The option grant to non-employee directors described above was made on January 30, 2006. The grant of 467 shares of Class A Common Stock described above has not yet been made and will be made to non-employee directors if and when the Company have a stock incentive plan approved by stockholders that permits it to make the grants to the Company’s non-employee directors; for example, when and if the Company’s stockholders approve the Company’s 2006 Stock Incentive Plan at the Company’s 2006 Annual Meeting of Stockholders. The stock grants could not be made because the Company’s non-employee directors are currently eligible to receive awards only under the Company’s 2001 Employee, Director and Consultant Stock Option Plan (which only allows the Company to grant options) and are not eligible to receive awards under the Company’s 1992 Equity Incentive Plan (which allows the Company to grant options, stock appreciation rights, performance shares and restricted stock awards).
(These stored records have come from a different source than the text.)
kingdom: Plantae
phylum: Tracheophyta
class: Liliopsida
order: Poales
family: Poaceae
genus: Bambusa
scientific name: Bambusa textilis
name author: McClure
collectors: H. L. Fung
Effective as of the beginning of fiscal year 2006, for service during each fiscal year after 2005, the company’s non-employee directors will receive annual grants, as of the first business day of the fiscal year immediately following such fiscal year, of:
    a number of shares of stock equal to $32,000 divided by the fair market value of our Class A Common Stock on the date of grant; and
 
    a fully vested option to purchase such number of shares of Class A Common Stock as is equal to the number of shares of restricted stock awarded under the previous bullet times the ratio of option shares to restricted stock shares determined for the Company’s long term incentive plan grants for such fiscal year, with an exercise price equal to the fair market value of the Company’s Class A Common Stock on the date of grant. The options will be exercisable for a period of 6 years, subject to earlier termination following termination of service as a director.